The introduction of a unitary patent and a unified patent court system is viewed as a very exciting prospect. Somewhat paradoxically, however, the introduction of the UP will mean that three types of patents will become available in Europe: national patents; so-called European bundle patents; and UPs. During the transitional period, litigation of European bundle patents may take place not only before national courts, but also before the UPC. Initially therefore, the system will be more complex than at present.

For existing holders of European patents, one of the key issues will be whether to opt out of the UPC system during the seven-year transitional period. Depending upon the amount of the opt-out fee, this would be a prudent step for “crown jewel” patents because it would avoid the risk of pan-EU patent revocation by an inexperienced new court.

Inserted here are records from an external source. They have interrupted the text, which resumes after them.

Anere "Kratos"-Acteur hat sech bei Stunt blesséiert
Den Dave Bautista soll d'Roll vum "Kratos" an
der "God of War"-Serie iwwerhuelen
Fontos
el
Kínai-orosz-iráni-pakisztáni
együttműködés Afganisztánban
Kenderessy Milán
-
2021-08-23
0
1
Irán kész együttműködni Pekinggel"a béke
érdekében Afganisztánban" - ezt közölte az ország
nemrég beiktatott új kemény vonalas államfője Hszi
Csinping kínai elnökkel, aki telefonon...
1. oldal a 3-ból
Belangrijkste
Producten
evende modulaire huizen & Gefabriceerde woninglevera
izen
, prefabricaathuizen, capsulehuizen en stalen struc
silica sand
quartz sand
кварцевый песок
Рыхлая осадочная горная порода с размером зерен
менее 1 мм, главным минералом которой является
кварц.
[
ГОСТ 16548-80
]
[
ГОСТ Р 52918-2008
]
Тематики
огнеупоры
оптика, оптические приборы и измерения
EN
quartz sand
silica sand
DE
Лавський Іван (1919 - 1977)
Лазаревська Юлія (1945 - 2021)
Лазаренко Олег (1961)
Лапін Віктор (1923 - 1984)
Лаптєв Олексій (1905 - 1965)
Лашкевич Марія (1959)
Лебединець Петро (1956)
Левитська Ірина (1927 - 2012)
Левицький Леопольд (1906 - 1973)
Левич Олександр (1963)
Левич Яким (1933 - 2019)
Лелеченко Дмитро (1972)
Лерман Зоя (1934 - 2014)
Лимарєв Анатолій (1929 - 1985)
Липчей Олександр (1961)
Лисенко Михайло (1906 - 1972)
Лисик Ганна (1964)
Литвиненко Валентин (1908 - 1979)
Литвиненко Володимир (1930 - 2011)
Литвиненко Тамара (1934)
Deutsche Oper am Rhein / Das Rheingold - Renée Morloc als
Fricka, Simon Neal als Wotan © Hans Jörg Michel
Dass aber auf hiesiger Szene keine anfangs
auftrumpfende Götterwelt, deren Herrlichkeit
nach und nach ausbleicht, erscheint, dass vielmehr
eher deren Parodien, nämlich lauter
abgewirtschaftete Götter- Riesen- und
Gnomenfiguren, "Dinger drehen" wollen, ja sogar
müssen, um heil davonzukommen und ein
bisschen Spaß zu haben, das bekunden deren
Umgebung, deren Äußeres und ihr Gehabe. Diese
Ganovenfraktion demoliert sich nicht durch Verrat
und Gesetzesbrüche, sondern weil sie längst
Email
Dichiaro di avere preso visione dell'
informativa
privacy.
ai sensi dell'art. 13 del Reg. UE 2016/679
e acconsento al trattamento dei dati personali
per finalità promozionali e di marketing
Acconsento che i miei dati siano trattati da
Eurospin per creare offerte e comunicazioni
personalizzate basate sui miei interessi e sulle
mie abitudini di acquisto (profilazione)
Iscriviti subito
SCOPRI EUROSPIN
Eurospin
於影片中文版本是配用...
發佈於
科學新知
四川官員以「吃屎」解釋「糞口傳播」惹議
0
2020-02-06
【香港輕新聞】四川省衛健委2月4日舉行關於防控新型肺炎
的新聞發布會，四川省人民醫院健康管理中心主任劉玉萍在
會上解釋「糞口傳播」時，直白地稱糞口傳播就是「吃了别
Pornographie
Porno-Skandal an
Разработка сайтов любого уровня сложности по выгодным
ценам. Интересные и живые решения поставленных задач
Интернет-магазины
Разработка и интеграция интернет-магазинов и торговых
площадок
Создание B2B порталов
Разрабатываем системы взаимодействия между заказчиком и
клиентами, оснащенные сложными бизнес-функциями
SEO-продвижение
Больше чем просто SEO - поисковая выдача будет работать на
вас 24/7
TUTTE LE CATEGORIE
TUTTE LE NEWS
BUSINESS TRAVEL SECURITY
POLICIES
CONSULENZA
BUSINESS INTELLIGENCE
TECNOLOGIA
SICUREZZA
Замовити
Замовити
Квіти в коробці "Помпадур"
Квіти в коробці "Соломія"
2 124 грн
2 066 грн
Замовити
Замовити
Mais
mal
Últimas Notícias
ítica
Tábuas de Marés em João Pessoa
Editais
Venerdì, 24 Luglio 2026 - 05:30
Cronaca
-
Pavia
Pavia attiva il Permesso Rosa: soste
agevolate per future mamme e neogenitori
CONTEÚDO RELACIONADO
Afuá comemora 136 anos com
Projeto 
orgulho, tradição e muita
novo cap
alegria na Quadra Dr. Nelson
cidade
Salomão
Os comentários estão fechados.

An opt-out may generally be withdrawn, thereby allowing pan-EU enforcement of that same patent at a later date.

An issue for patent applicants will be whether to choose unitary protection upon grant rather than to choose a European bundle patent. The answer will in part depend upon the geographical scope of protection needed for the technology in question and of course the cost of renewal fees. As to the latter, a European bundle patent gives greater flexibility: some territories can be “dropped”’ during the life of the patent, with consequent cost savings.

At first instance, the seat of the UPC central division will be in Paris, with sections in London and Munich. Broadly, London will deal with chemical and life sciences patents, Munich with mechanical engineering and Paris with electronic and ICT. These courts will also deal with infringement cases transferred by local or regional divisions as well as infringement cases where there is no UPC division in the member state in question. This could well lead to a concentration of patent litigation in France, the UK, and Germany.

If the litigation process before the UPC is efficient, and if the UPC is able to make decisions quickly, predictably and consistently, it will be a great success. The quality of the judges, facilities, administrative support and level of funding, as well as the amount of fees charged will all be key elements. But we in the UK and France are optimistic. There is a real commitment among all parties to make it work.